TREGLIO. «Una sentenza che scrive la parola fine su un procedimento infinito, dando piena ragione all'amministrazione comunale di Treglio, all'associazione Nuovo Senso Civico e ai cittadini di Treglio coraggiosi». Commenta così, il sindaco Massimiliano Berghella, la sentenza della Corte di Cassazione che dichiara inammissibili i ricorsi presentati dai proprietari del sansificio e della centrale a biomasse del paese, Antonio ed Enrico Vecere, condannandoli al pagamento delle spese processuali e di 3mila euro da destinare alla cassa ammende. «C'era un clima di profonda divisione sociale causato da quella battaglia», commenta il primo cittadino, «si era persa la fiducia reciproca, nelle istituzioni locali e negli enti di controllo e il senso di comunità.

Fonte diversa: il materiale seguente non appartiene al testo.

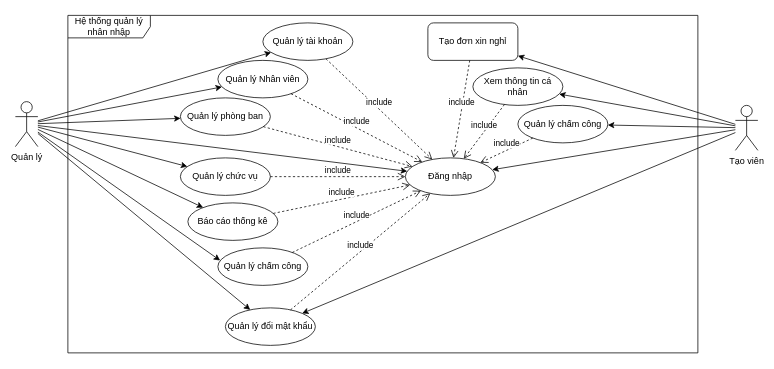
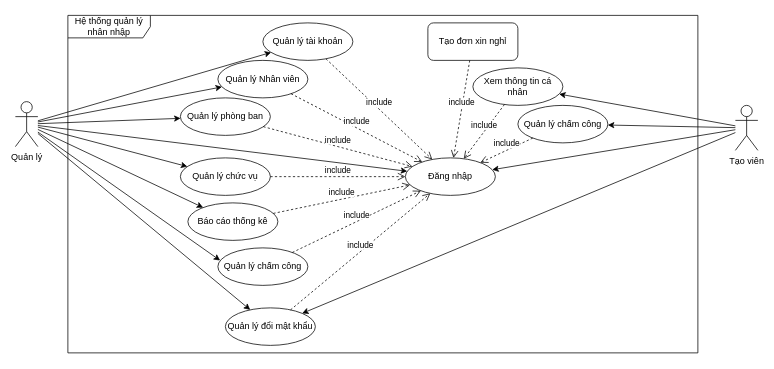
  <mxCell id="0" />
  <mxCell id="1" parent="0" />
  <mxCell id="2" value="Quản lý" style="shape=umlActor;verticalLabelPosition=bottom;verticalAlign=top;html=1;outlineConnect=0;" parent="1" vertex="1"><mxGeometry x="20" y="135" width="30" height="60" as="geometry" /></mxCell>
  <mxCell id="3" value="Tạo viên" style="shape=umlActor;verticalLabelPosition=bottom;verticalAlign=top;html=1;outlineConnect=0;" parent="1" vertex="1"><mxGeometry x="980" y="140" width="30" height="60" as="geometry" /></mxCell>
  <mxCell id="4" value="Quản lý Nhân viên" style="ellipse;whiteSpace=wrap;html=1;" parent="1" vertex="1"><mxGeometry x="290" y="80" width="120" height="50" as="geometry" /></mxCell>
  <mxCell id="5" value="Quản lý tài khoản" style="ellipse;whiteSpace=wrap;html=1;" parent="1" vertex="1"><mxGeometry x="350" y="30" width="120" height="50" as="geometry" /></mxCell>
  <mxCell id="6" value="Quản lý phòng ban" style="ellipse;whiteSpace=wrap;html=1;" parent="1" vertex="1"><mxGeometry x="240" y="130" width="120" height="50" as="geometry" /></mxCell>
  <mxCell id="7" value="Quản lý chức vụ" style="ellipse;whiteSpace=wrap;html=1;" parent="1" vertex="1"><mxGeometry x="240" y="210" width="120" height="50" as="geometry" /></mxCell>
  <mxCell id="8" value="Báo cáo thống kê" style="ellipse;whiteSpace=wrap;html=1;" parent="1" vertex="1"><mxGeometry x="250" y="270" width="120" height="50" as="geometry" /></mxCell>
  <mxCell id="9" value="Quản lý đổi mật khẩu" style="ellipse;whiteSpace=wrap;html=1;" parent="1" vertex="1"><mxGeometry x="300" y="410" width="120" height="50" as="geometry" /></mxCell>
  <mxCell id="10" value="" style="endArrow=classic;html=1;rounded=0;" parent="1" source="2" target="4" edge="1"><mxGeometry width="50" height="50" relative="1" as="geometry"><mxPoint x="500" y="510" as="sourcePoint" /><mxPoint x="550" y="460" as="targetPoint" /></mxGeometry></mxCell>
  <mxCell id="11" value="" style="endArrow=classic;html=1;rounded=0;" parent="1" source="2" target="6" edge="1"><mxGeometry width="50" height="50" relative="1" as="geometry"><mxPoint x="260" y="321" as="sourcePoint" /><mxPoint x="580" y="333" as="targetPoint" /></mxGeometry></mxCell>
  <mxCell id="12" value="" style="endArrow=classic;html=1;rounded=0;" parent="1" source="2" target="7" edge="1"><mxGeometry width="50" height="50" relative="1" as="geometry"><mxPoint x="260" y="331" as="sourcePoint" /><mxPoint x="400" y="433" as="targetPoint" /></mxGeometry></mxCell>
  <mxCell id="13" value="" style="endArrow=classic;html=1;rounded=0;" parent="1" source="2" target="9" edge="1"><mxGeometry width="50" height="50" relative="1" as="geometry"><mxPoint x="260" y="324" as="sourcePoint" /><mxPoint x="458" y="372" as="targetPoint" /></mxGeometry></mxCell>
  <mxCell id="14" value="" style="endArrow=classic;html=1;rounded=0;" parent="1" source="2" target="8" edge="1"><mxGeometry width="50" height="50" relative="1" as="geometry"><mxPoint x="260" y="342" as="sourcePoint" /><mxPoint x="414" y="571" as="targetPoint" /></mxGeometry></mxCell>
  <mxCell id="15" value="" style="endArrow=classic;html=1;rounded=0;" parent="1" source="2" target="5" edge="1"><mxGeometry width="50" height="50" relative="1" as="geometry"><mxPoint x="260" y="315" as="sourcePoint" /><mxPoint x="634" y="181" as="targetPoint" /></mxGeometry></mxCell>
  <mxCell id="16" value="Xem thông tin cá nhân" style="ellipse;whiteSpace=wrap;html=1;" parent="1" vertex="1"><mxGeometry x="630" y="90" width="120" height="50" as="geometry" /></mxCell>
  <mxCell id="17" value="" style="endArrow=classic;html=1;rounded=0;" parent="1" source="3" target="16" edge="1"><mxGeometry width="50" height="50" relative="1" as="geometry"><mxPoint x="260" y="325" as="sourcePoint" /><mxPoint x="513" y="409" as="targetPoint" /></mxGeometry></mxCell>
  <mxCell id="18" value="" style="endArrow=classic;html=1;rounded=0;" parent="1" source="3" target="9" edge="1"><mxGeometry width="50" height="50" relative="1" as="geometry"><mxPoint x="1040" y="315" as="sourcePoint" /><mxPoint x="958" y="290" as="targetPoint" /></mxGeometry></mxCell>
  <mxCell id="19" value="Đăng nhập" style="ellipse;whiteSpace=wrap;html=1;" parent="1" vertex="1"><mxGeometry x="540" y="210" width="120" height="50" as="geometry" /></mxCell>
  <mxCell id="20" value="" style="endArrow=classic;html=1;rounded=0;" parent="1" source="2" target="19" edge="1"><mxGeometry width="50" height="50" relative="1" as="geometry"><mxPoint x="260" y="321" as="sourcePoint" /><mxPoint x="371" y="330" as="targetPoint" /></mxGeometry></mxCell>
  <mxCell id="21" value="" style="endArrow=classic;html=1;rounded=0;" parent="1" source="3" target="19" edge="1"><mxGeometry width="50" height="50" relative="1" as="geometry"><mxPoint x="1040" y="315" as="sourcePoint" /><mxPoint x="958" y="290" as="targetPoint" /></mxGeometry></mxCell>
  <mxCell id="22" value="include" style="html=1;verticalAlign=bottom;endArrow=open;dashed=1;endSize=8;curved=0;rounded=0;" parent="1" source="7" target="19" edge="1"><mxGeometry relative="1" as="geometry"><mxPoint x="560" y="360" as="sourcePoint" /><mxPoint x="480" y="360" as="targetPoint" /></mxGeometry></mxCell>
  <mxCell id="23" value="include" style="html=1;verticalAlign=bottom;endArrow=open;dashed=1;endSize=8;curved=0;rounded=0;" parent="1" source="9" target="19" edge="1"><mxGeometry relative="1" as="geometry"><mxPoint x="469" y="316" as="sourcePoint" /><mxPoint x="572" y="264" as="targetPoint" /></mxGeometry></mxCell>
  <mxCell id="24" value="include" style="html=1;verticalAlign=bottom;endArrow=open;dashed=1;endSize=8;curved=0;rounded=0;" parent="1" source="16" target="19" edge="1"><mxGeometry relative="1" as="geometry"><mxPoint x="610" y="420" as="sourcePoint" /><mxPoint x="610" y="270" as="targetPoint" /></mxGeometry></mxCell>
  <mxCell id="25" value="include" style="html=1;verticalAlign=bottom;endArrow=open;dashed=1;endSize=8;curved=0;rounded=0;" parent="1" source="6" target="19" edge="1"><mxGeometry relative="1" as="geometry"><mxPoint x="840" y="245" as="sourcePoint" /><mxPoint x="670" y="245" as="targetPoint" /></mxGeometry></mxCell>
  <mxCell id="26" value="include" style="html=1;verticalAlign=bottom;endArrow=open;dashed=1;endSize=8;curved=0;rounded=0;" parent="1" source="8" target="19" edge="1"><mxGeometry relative="1" as="geometry"><mxPoint x="461" y="208" as="sourcePoint" /><mxPoint x="559" y="232" as="targetPoint" /></mxGeometry></mxCell>
  <mxCell id="27" value="include" style="html=1;verticalAlign=bottom;endArrow=open;dashed=1;endSize=8;curved=0;rounded=0;" parent="1" source="4" target="19" edge="1"><mxGeometry relative="1" as="geometry"><mxPoint x="483" y="595" as="sourcePoint" /><mxPoint x="601" y="270" as="targetPoint" /></mxGeometry></mxCell>
  <mxCell id="28" value="include" style="html=1;verticalAlign=bottom;endArrow=open;dashed=1;endSize=8;curved=0;rounded=0;" parent="1" source="5" target="19" edge="1"><mxGeometry relative="1" as="geometry"><mxPoint x="378" y="124" as="sourcePoint" /><mxPoint x="572" y="226" as="targetPoint" /></mxGeometry></mxCell>
  <mxCell id="29" value="Hệ thống quản lý nhân nhập" style="shape=umlFrame;whiteSpace=wrap;html=1;pointerEvents=0;width=110;height=30;" parent="1" vertex="1"><mxGeometry x="90" y="20" width="840" height="450" as="geometry" /></mxCell>
  <mxCell id="30" value="Tạo đơn xin nghỉ" style="whiteSpace=wrap;html=1;rounded=1;" parent="1" vertex="1"><mxGeometry x="570" y="30" width="120" height="50" as="geometry" /></mxCell>
- <mxCell id="31" value="" style="endArrow=classic;html=1;rounded=0;" parent="1" source="3" target="30" edge="1"><mxGeometry width="50" height="50" relative="1" as="geometry"><mxPoint x="980" y="168" as="sourcePoint" /><mxPoint x="836" y="144" as="targetPoint" /></mxGeometry></mxCell>
  <mxCell id="32" value="include" style="html=1;verticalAlign=bottom;endArrow=open;dashed=1;endSize=8;curved=0;rounded=0;" parent="1" source="30" target="19" edge="1"><mxGeometry relative="1" as="geometry"><mxPoint x="747" y="156" as="sourcePoint" /><mxPoint x="643" y="224" as="targetPoint" /></mxGeometry></mxCell>
  <mxCell id="33" value="Quản lý chấm công" style="ellipse;whiteSpace=wrap;html=1;" vertex="1" parent="1"><mxGeometry x="690" y="140" width="120" height="50" as="geometry" /></mxCell>
  <mxCell id="34" value="" style="endArrow=classic;html=1;rounded=0;" edge="1" parent="1" source="3" target="33"><mxGeometry width="50" height="50" relative="1" as="geometry"><mxPoint x="990" y="177" as="sourcePoint" /><mxPoint x="755" y="135" as="targetPoint" /></mxGeometry></mxCell>
  <mxCell id="35" value="include" style="html=1;verticalAlign=bottom;endArrow=open;dashed=1;endSize=8;curved=0;rounded=0;" edge="1" parent="1" source="33" target="19"><mxGeometry relative="1" as="geometry"><mxPoint x="682" y="149" as="sourcePoint" /><mxPoint x="628" y="221" as="targetPoint" /></mxGeometry></mxCell>
  <mxCell id="36" value="Quản lý chấm công" style="ellipse;whiteSpace=wrap;html=1;" vertex="1" parent="1"><mxGeometry x="290" y="330" width="120" height="50" as="geometry" /></mxCell>
  <mxCell id="37" value="" style="endArrow=classic;html=1;rounded=0;entryX=0.025;entryY=0.336;entryDx=0;entryDy=0;entryPerimeter=0;" edge="1" parent="1" source="2" target="36"><mxGeometry width="50" height="50" relative="1" as="geometry"><mxPoint x="40" y="167" as="sourcePoint" /><mxPoint x="281" y="286" as="targetPoint" /></mxGeometry></mxCell>
  <mxCell id="38" value="include" style="html=1;verticalAlign=bottom;endArrow=open;dashed=1;endSize=8;curved=0;rounded=0;" edge="1" parent="1" source="36" target="19"><mxGeometry relative="1" as="geometry"><mxPoint x="374" y="294" as="sourcePoint" /><mxPoint x="556" y="256" as="targetPoint" /></mxGeometry></mxCell>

Tutto era fermo: l'edilizia, il numero di abitanti fisso a 1.570-1.580 dal 2010 al 2016 circa. Nessun nuovo investimento, nessuno aveva voglia di trovare casa a Treglio per creare il proprio futuro». «Grazie al coraggio di un gruppo di cittadini», prosegue emozionato Berghella, «e con la guida e l'aiuto di Nuovo Senso Civico, del presidente Alessandro Lanci, si chiese alle autorità giudiziarie se tutto quello che stava accadendo avesse il profilo della legittimità o meno. E così la storia ebbe inizio: le indagini portarono al sequestro di entrambi gli stabilimenti (cosa mai accaduta in Italia). L'amministrazione di Treglio decise di costituirsi parte civile nel procedimento penale per reati ambientali, dichiarandosi parte lesa. Lo stesso fecero Nsc e un gruppo di 40 cittadini. Oggi Treglio è un paese vivo, che respira a pieni polmoni l'odore della propria terra, dei propri ulivi, che ha ritrovato un'armonia sociale, la voglia di divertirsi e stare insieme. Treglio è tornata a crescere, gli abitanti sono aumentati da 1.580 circa a 1.700». (d.d.l.)